Technisch wird “nur” eine Schnittstelle zur Mobile Banking App oder – was ich mir für die Schweizer Banken auch vorstellen könnte – zur entsprechenden Twint-Lösung gebaut. Wie einfach diese Anbindung in der Praxis ist, kann ich gemäss den mir vorliegenden Informationen nicht beurteilen. Gemäss den Angaben von PayKey dauert eine solche Integration bei den Banken aber nur 6 bis 8 Wochen. Ob dies bei Schweizer Banken auch so schnell geht und wie teuer die entsprechende Implementation ist, weiss ich aber nicht.

Fazit

Ich halte diese Lösung für clever und interessant. Vor allem die Möglichkeit, das Logo einer Bank stets direkt vor den Augen der Kunden zu platzieren, wenn sie auf ihren Smartphones tippen, schafft einen hohen Wert für die Markenwahrnehmung. Weil die App im Keyboard eingebunden ist, kann man aus jeder App auf diese Dienste zugreifen. Die Smartphone-Tastatur wird dadurch in eine neue Art von Kanal für die Finanzdienstleistungen und Finanzinformationen verwandelt. Der geringe Aufwand für den Kunden, diese Option zu aktivieren (Nutzer müssen die Tastatur nicht herunterladen – sie wird automatisch auf das Handy übertragen, sobald sie die Mobile Banking App herunterladen oder aktualisieren) wird auch helfen, das Angebot rasch zu verbreiten. Gemäss Aussagen von PayKey nutzen rund 20-30% der Bankkunden das PayKey-Keyboard. Des Weiteren scheint dies aus Bankensicht möglicherweise eine interessante Verteidigungsstrategie gegen digitale Wallets und andere Lösungen von BigTech Firmen zu sein.

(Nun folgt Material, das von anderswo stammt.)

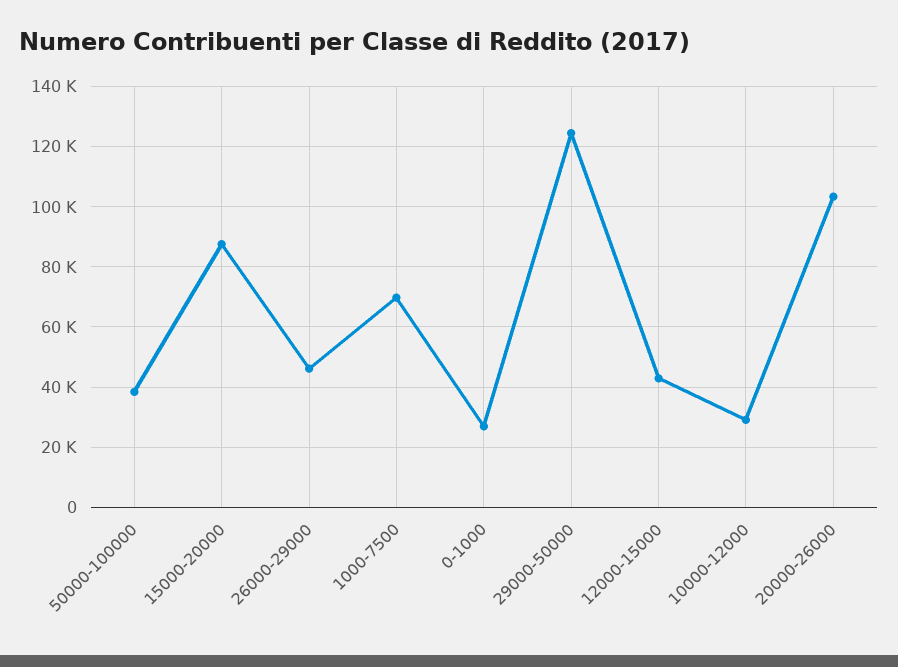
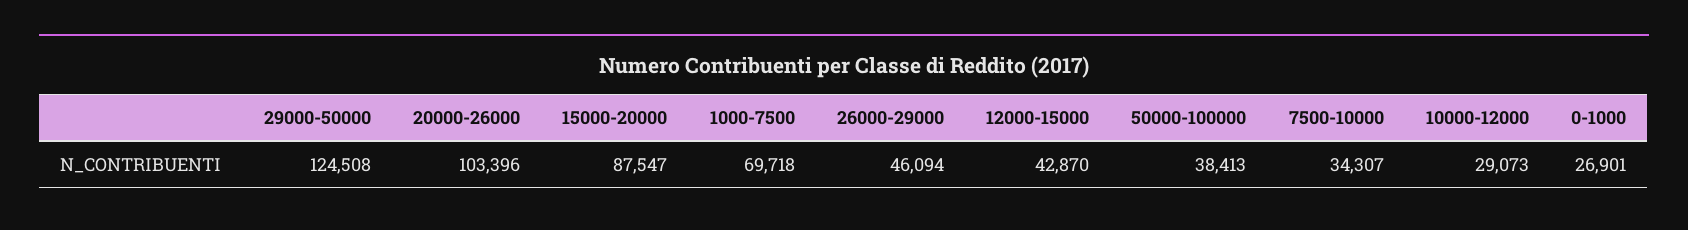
7500-10000: none -> 34307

Gefährlich ist aus meiner Sicht auf der anderen Seite die Abhängigkeit von Apple. Schliesst Apple eine solche Lösung aus ihrem Ökosystem aus (weil sie möglicherweise eine ähnliche Lösung selber anbieten möchten), könnten auf einen Schlag die 44% Schweizer Apple User nicht mehr über diese Lösung bedient werden. Die gleiche Gefahr für das Android Ökosystem scheint mir diesbezüglich etwas geringer zu sein.
Unabhängig von diesen Gefahren und in Unkenntnis der Kosten, scheint mir eine genauere Analyse dieses Unternehmens und dieser Lösung sinnvoll und interessant zu sein. Es könnte ein Mosaiksteinchen mehr sein in einer Strategie, in welcher die Verteidigung der Kundenschnittstelle höchste Priorität geniesst.